In 2008, he was impersonated by comedian Stefan Kramer during the Viña del Mar International Song Festival, highlighting his cultural relevance and easily recognizable public figure. Despite this, Herrera later stated that the experience left him traumatized, to the extent that he was unable to sing for three years.

==Political views==
Pablo Herrera has occasionally drawn attention for his public commentary on political and social issues in Chile. Although not affiliated with any political party, he has expressed strong views on crime, public order, and immigration, particularly after the 2019 social unrest. He has defended the role of police forces and advocated for tougher responses to rising insecurity, aligning rhetorically with more conservative sectors, while claiming his opinions stem from personal conviction.

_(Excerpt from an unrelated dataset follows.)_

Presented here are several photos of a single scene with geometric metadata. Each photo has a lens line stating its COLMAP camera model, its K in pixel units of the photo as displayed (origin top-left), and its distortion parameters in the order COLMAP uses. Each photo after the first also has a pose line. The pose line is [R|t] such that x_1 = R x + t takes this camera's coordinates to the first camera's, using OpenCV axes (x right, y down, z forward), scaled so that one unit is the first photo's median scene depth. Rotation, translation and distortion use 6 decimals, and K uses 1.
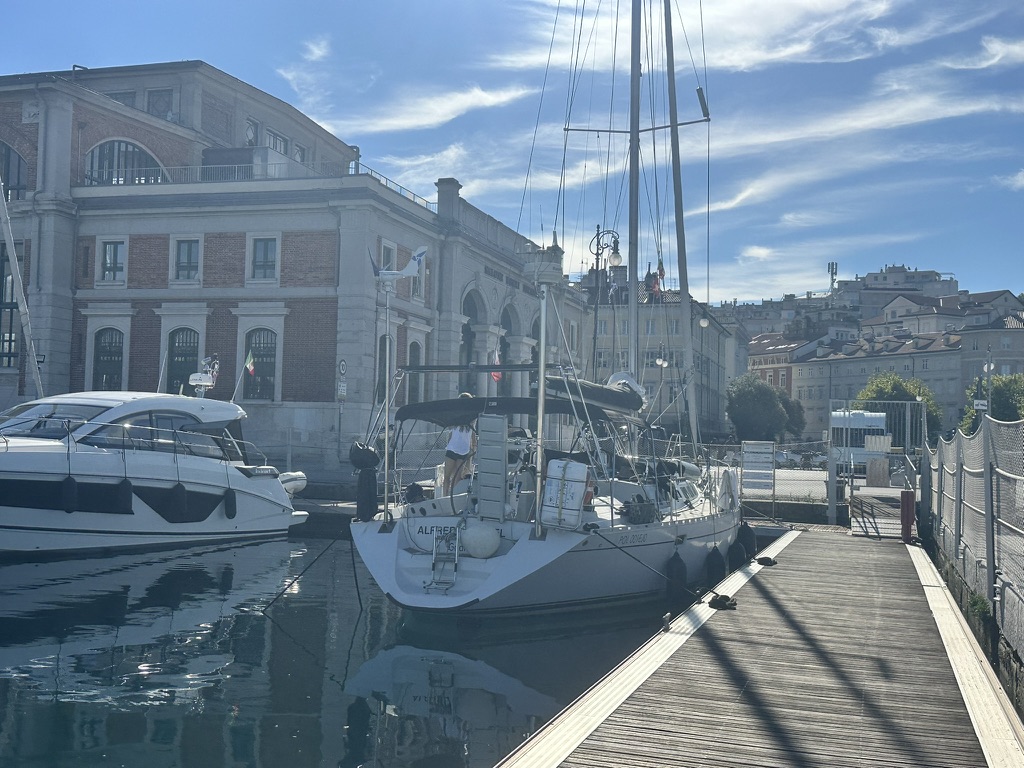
lens RADIAL K [[1217.5, 0, 513.2], [0, 1217.5, 384.2], [0, 0, 1]] dist [0.030089, 0.000000]
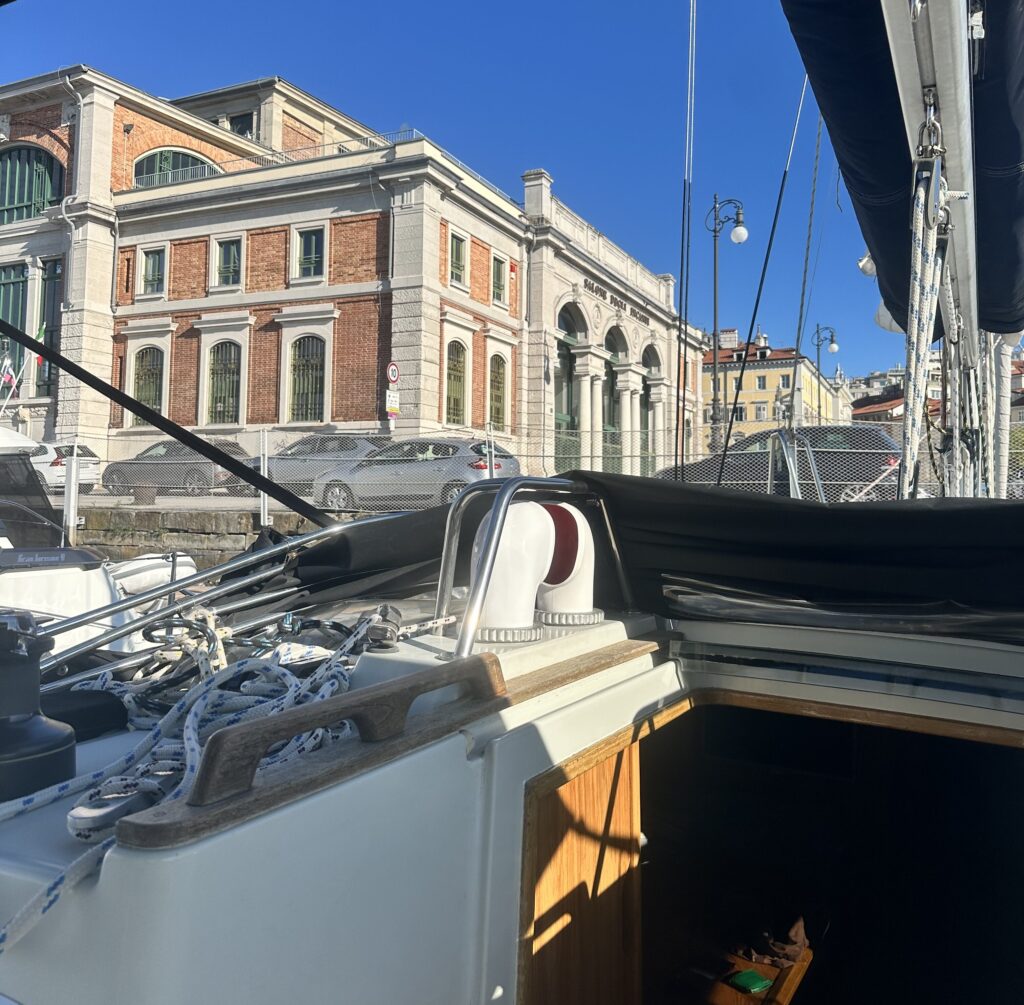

In March 2024, Herrera sparked controversy during an interview on Expreso PM (Radio Bío-Bío), where he criticized criminal activity among some migrants and used harsh language, including phrases such as "I hope they get rid of them all" and "some bring their shitty culture". His remarks were widely condemned by civic organizations and immigrant communities as xenophobic. Herrera later stated his frustration was aimed at crime and not specific nationalities. That same year, he became a recurring panelist on the political debate show program Sin filtros.

As a result, the Haitian community in Chile filed a legal complaint against Herrera for incitement to hatred. Herrera then sued the television program El Antídoto for defamation, but the case was declared inadmissible.

In February 2025, Herrera made controversial remarks about congresswoman Maite Orsini, which were widely labeled as sexist. Following that, he began appearing regularly on TV+ with Paty Maldonado, Raquel Argandoña and José Miguel Viñuela.